A wonderful, crisp, sunny fall morning, the perfect morning to sparrowing!! Not too many people get excited about sparrows, but this time of year in South Dakota, there’s such a wonderful variety of species that are moving through. One of my favorite kinds of birding trips…finding a weedy field in the fall, setting up in a quiet spot, and sitting back and enjoying all the sparrow species that are feeding on grass and weed seeds. Some are species we have during the summer as well, such as Savannah and Song Sparrows, but we also get some wonderful migrants such as Harris’s Sparrows and Lincoln’s Sparrows.
The crème de la crème though…Le Conte’s Sparrows. They’re a bird many birders haven’t seen, and even when they’re around, they can sometimes be hard to find as they prefer to hide in dense vegetation. In fall around here though, they are often quite bold. This morning I saw more Le Conte’s Sparrows than I think I ever have in one day. One weedy field west of Tea, South Dakota was chock-full of them. They were feeding on weed seeds near a gravel road, and there were times I’d have half a dozen in sight at one time. A great treat, and I did get some good photos as well.
Photos from this morning:
A gorgeous little Le Conte’s Sparrow, basking in the early morning sun along a weedy fenceline.
Probably my 2nd favorite sparrow, a Lincoln’s Sparrow. They have a touch more color and pattern than many sparrows, and just always look so elegant.
A Swamp Sparrow perched among the cattails.
The most numerous of the sparrow species seen this morning, a Savannah Sparrow.

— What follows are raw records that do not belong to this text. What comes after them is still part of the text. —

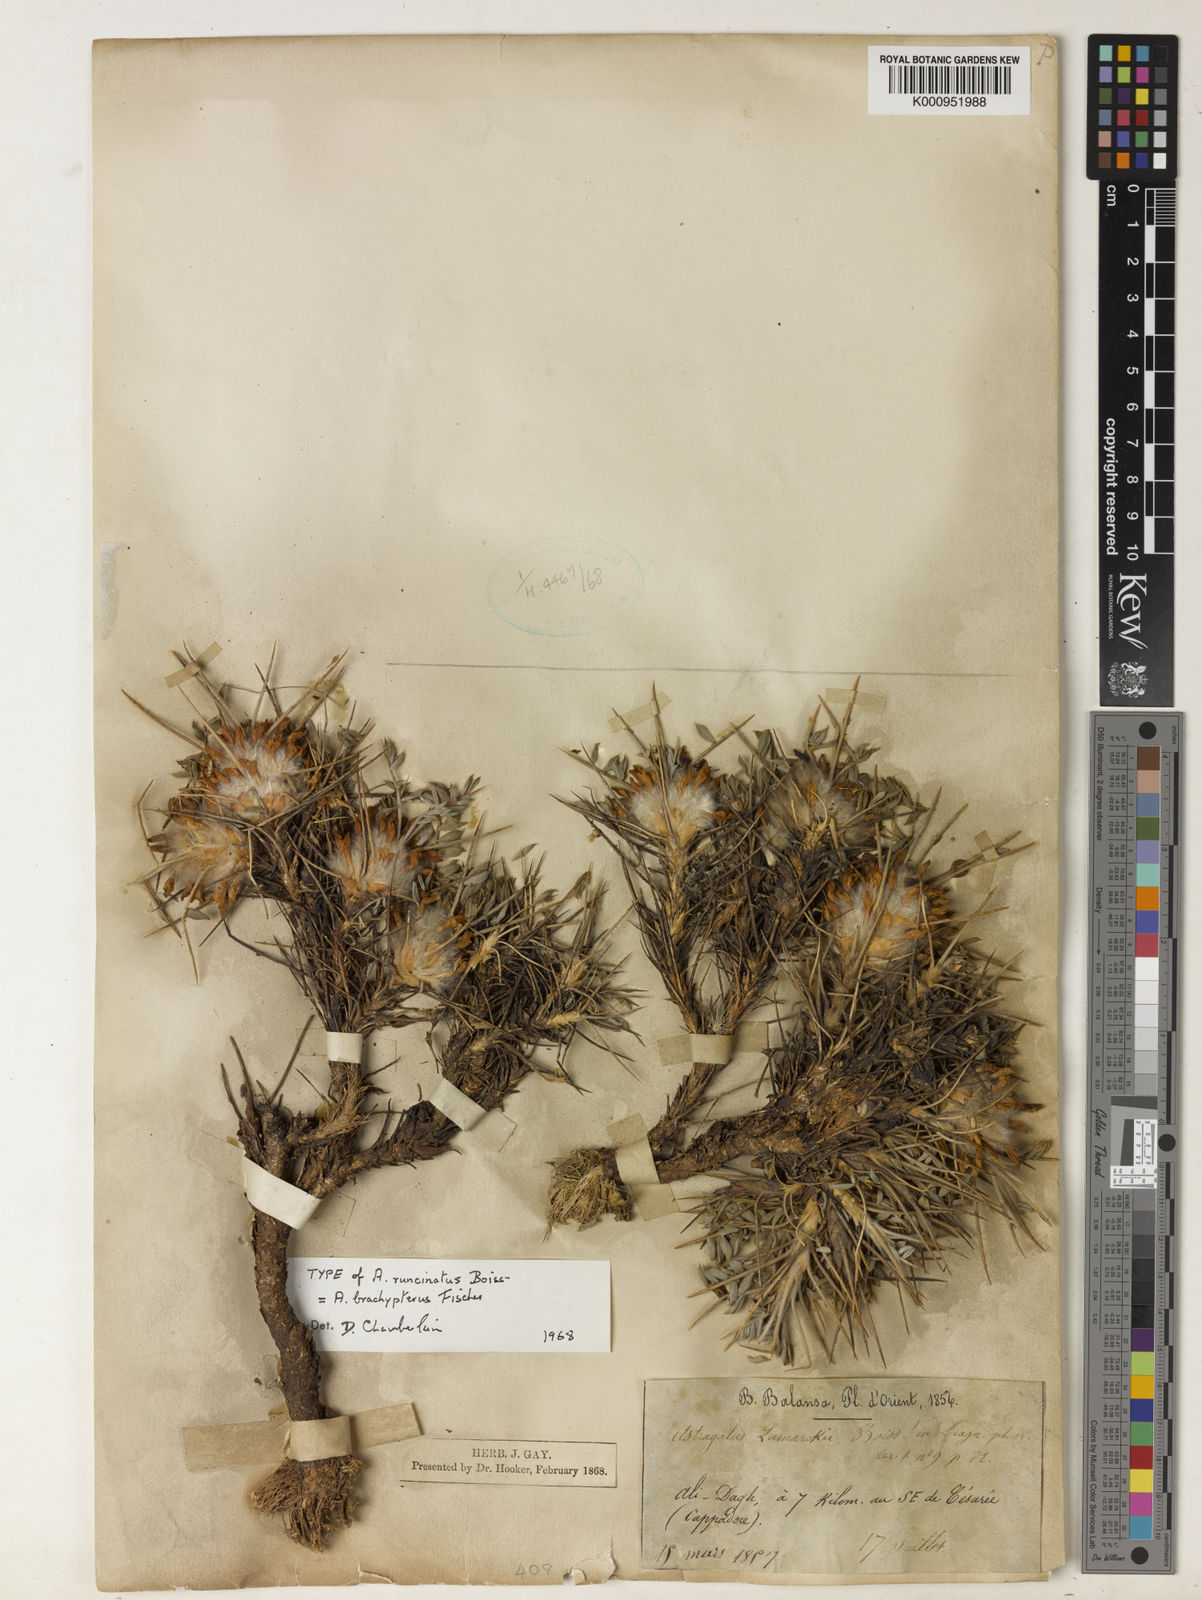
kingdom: Plantae
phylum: Tracheophyta
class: Magnoliopsida
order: Fabales
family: Fabaceae
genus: Astragalus
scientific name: Astragalus condensatus
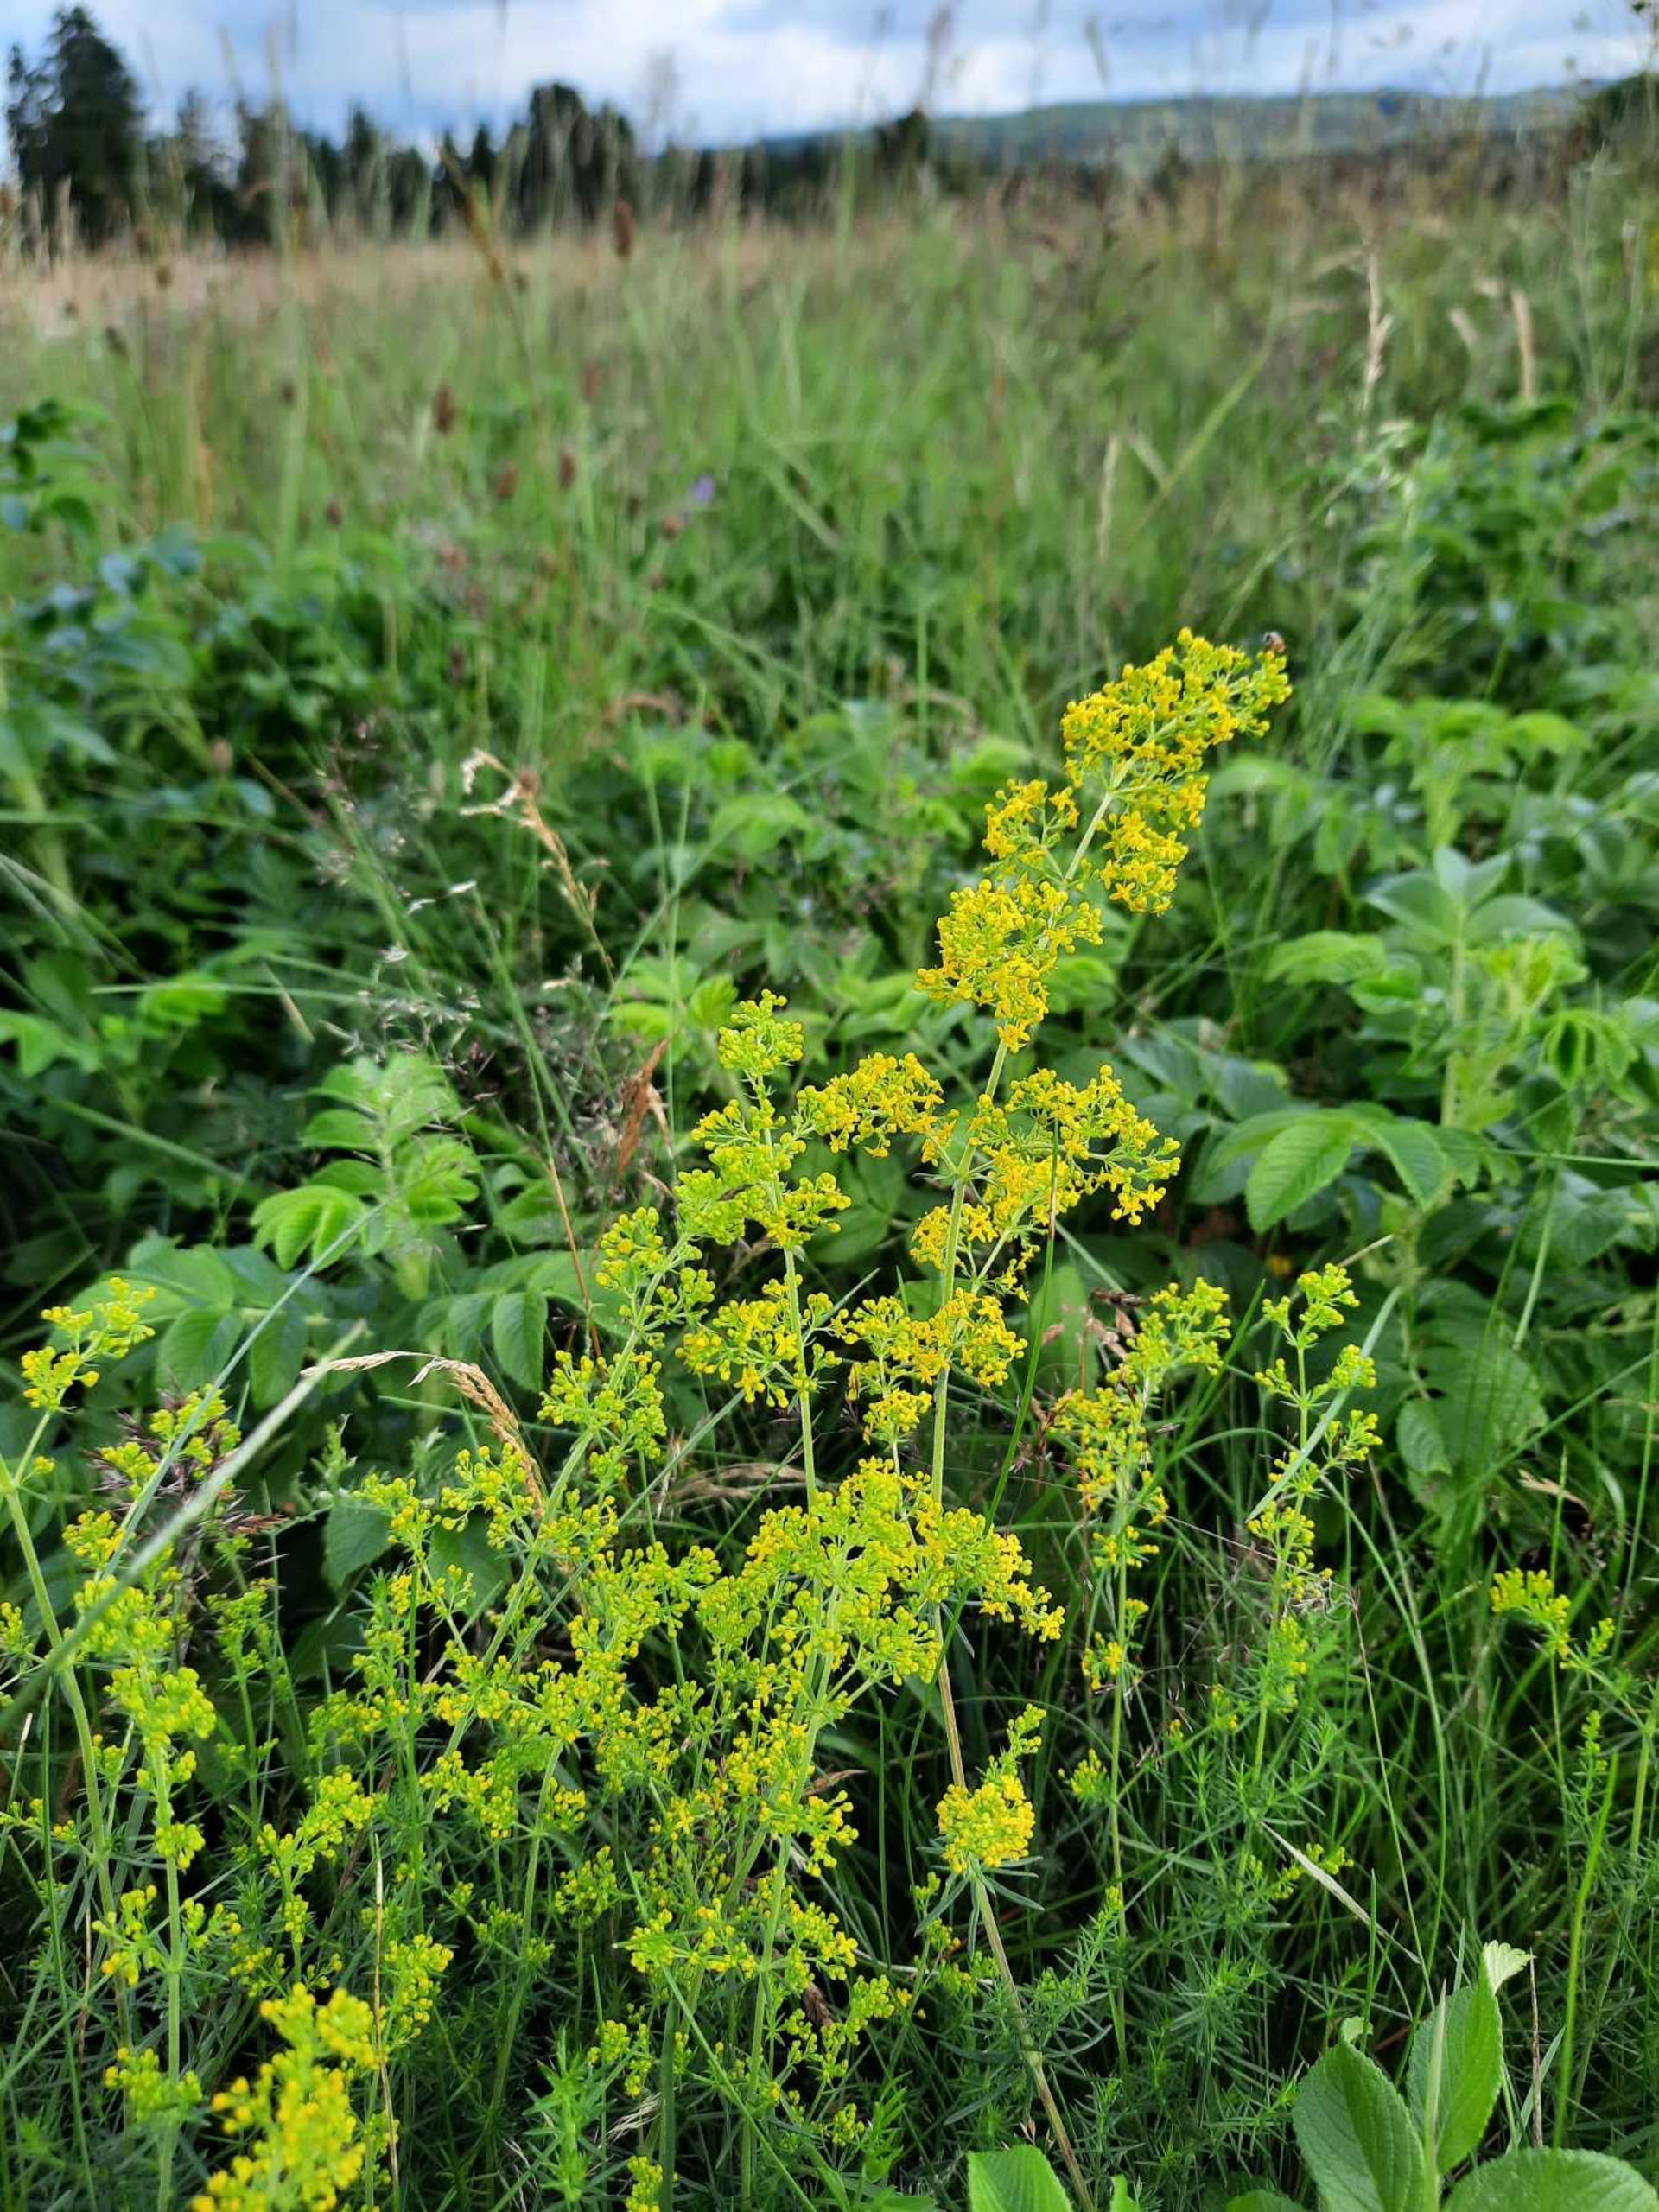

One of our summer breeding residents, there’s a ton of Song Sparrows around right now as well, including many first-year birds.
Seems like Le Conte’s Sparrows and Sedge Wrens often go hand-in-hand when I see them in the fall. The same weedy field with the many Le Conte’s also had several Sedge Wrens.
Other than sparrows, the most plentiful birds this morning were gulls. The skies were full of gulls, as were the areas near the dump (no surprise) and the bigger water bodies in western Minnehaha County. I didn’t pan through all the massive flocks to look for rarities. Ring-billed Gulls and these guys, Franklin’s Gulls, were present by the thousands.
Thousands of Ring-billed Gulls were around. Here one lounges at the beach at Wall lake.